By the time April rolls around I am usually sick of ice climbing. Not that there is not any ice left, quite the contrary. Sure, the lower-elevation and/or south-facing stuff might be falling apart, but high in shady places there is still plenty of good ice to be had. No, it is just that by this time I have been ice climbing for close to six months, and unless there is something really special on offer, I would rather play on the rocks or in the snow.
So why go ice climbing on Easter Monday? In a word (or two): fish of the day - or carpe diem if you are up on your Latin. The forecast looked too cool for rock, too warm for snow, but just right for ice on the Stanley Headwall. Having fun in the Rockies is largely about going with the flow, doing whatever the weather and conditions are best for at the moment (and sometime this might be staying home!). We had our eye on one of the more obscure mixed lines on the Headwall, but this late in the season it turned out to be was thinly snowed up frozen crud. To salvage what by then had turned into a bluebird day, we bumped over to the classic Suffer Machine.

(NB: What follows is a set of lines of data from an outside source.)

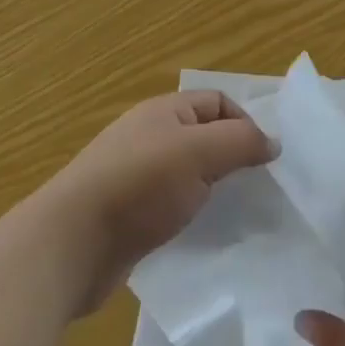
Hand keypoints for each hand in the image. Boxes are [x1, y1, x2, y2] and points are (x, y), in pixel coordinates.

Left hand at [45, 91, 277, 314]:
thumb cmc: (139, 185)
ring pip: (188, 174)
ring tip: (235, 214)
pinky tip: (201, 234)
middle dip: (231, 158)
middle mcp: (149, 136)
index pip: (217, 102)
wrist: (71, 244)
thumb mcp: (199, 153)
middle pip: (203, 137)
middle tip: (256, 189)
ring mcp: (135, 176)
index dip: (245, 123)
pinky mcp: (128, 214)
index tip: (264, 159)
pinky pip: (170, 205)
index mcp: (164, 112)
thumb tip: (273, 143)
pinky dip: (190, 215)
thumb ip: (241, 142)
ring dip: (212, 190)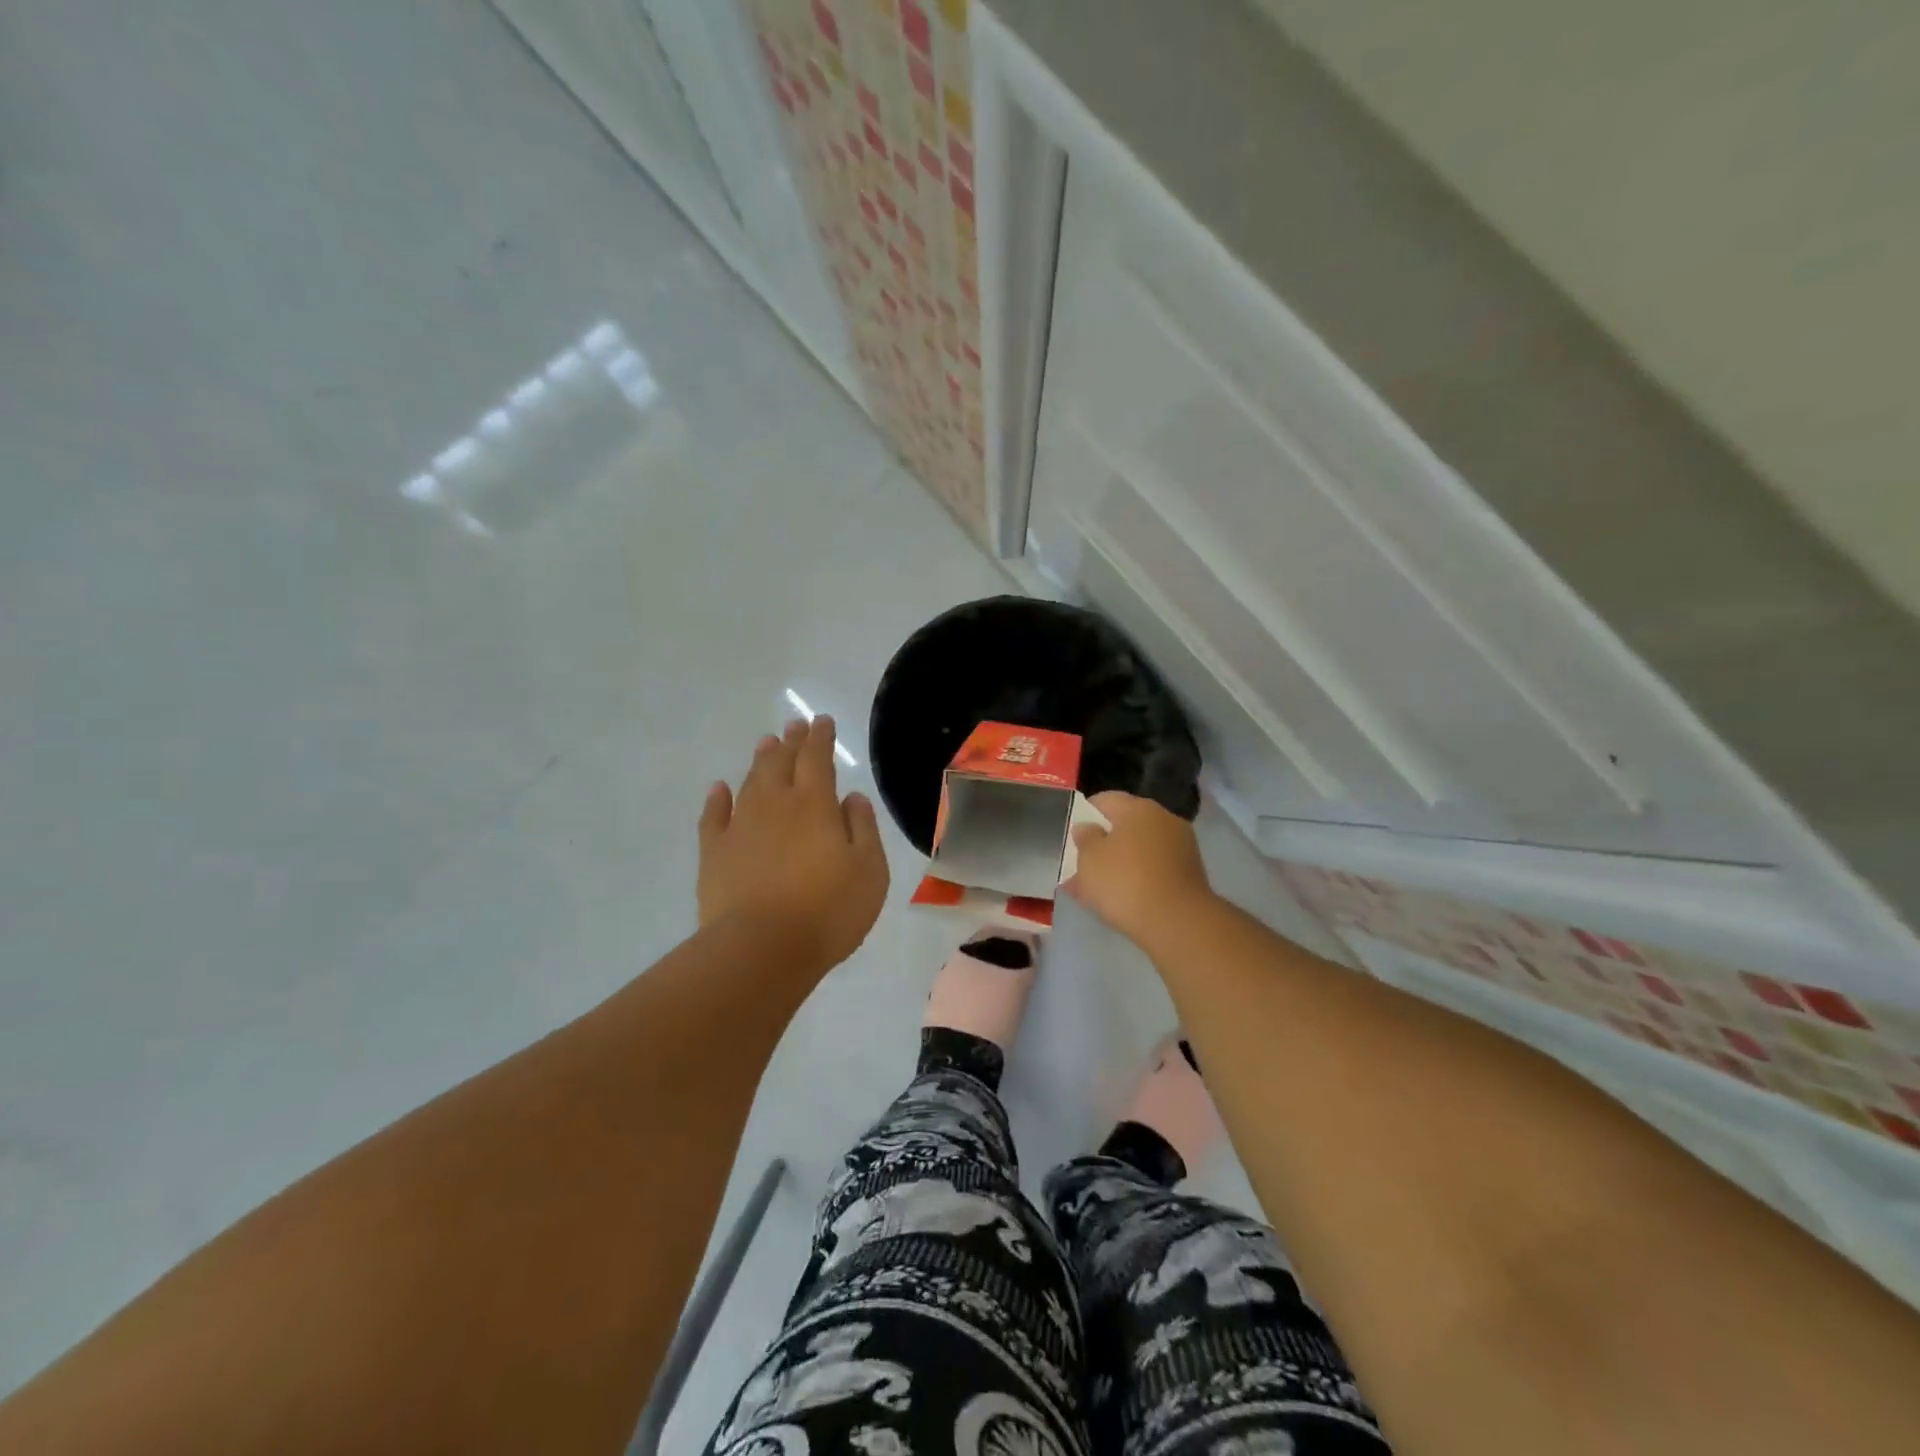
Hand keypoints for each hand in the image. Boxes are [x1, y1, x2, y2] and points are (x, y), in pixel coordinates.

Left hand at [698, 716, 889, 972]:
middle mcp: (776, 805)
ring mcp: (740, 827)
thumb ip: (862, 828)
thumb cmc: (829, 910)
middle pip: (781, 763)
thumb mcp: (869, 870)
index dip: (820, 737)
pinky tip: (718, 789)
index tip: (822, 721)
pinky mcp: (714, 853)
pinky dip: (717, 799)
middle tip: (794, 726)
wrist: (762, 949)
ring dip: (760, 761)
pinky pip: (713, 817)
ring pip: (750, 783)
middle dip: (790, 742)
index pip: (817, 758)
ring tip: (766, 744)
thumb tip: (851, 797)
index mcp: (815, 805)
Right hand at [1066, 791, 1214, 948]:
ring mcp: (1180, 847)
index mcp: (1138, 807)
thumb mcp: (1089, 859)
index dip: (1084, 815)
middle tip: (1081, 865)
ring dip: (1119, 864)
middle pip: (1124, 826)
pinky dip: (1137, 880)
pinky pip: (1153, 870)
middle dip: (1102, 844)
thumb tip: (1087, 827)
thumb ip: (1084, 838)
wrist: (1178, 923)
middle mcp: (1163, 819)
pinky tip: (1120, 899)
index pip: (1104, 800)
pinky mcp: (1189, 874)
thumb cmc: (1125, 882)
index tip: (1071, 836)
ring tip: (1095, 889)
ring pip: (1138, 851)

I am not sure if it is out respect for tradition or merely laziness that no one has bothered to replace the rusty, hangerless bolts at the crux, though I suppose locking off and cinching wired nuts over ancient studs has a certain retro charm about it. Before long we were through the rock and surfing the endless frozen waves high above a still, empty valley. To top it off, the snow in the shade was still fluffy when we headed down, and even with heavy ice-climbing packs the skiing was a blast. It had been a good weekend.
Juan Henriquez approaching Suffer Machine.
The original mixed start to Suffer Machine, arguably the first major "it-don't-have-to-be-formed-to-be-formed" route in the Rockies. Photo: Juan Henriquez.
Juan Henriquez biting down on the crux...
... and surfing the sea of ice high on the route.
Best of all, when climbing on the Headwall, you even get to make some turns on the way out.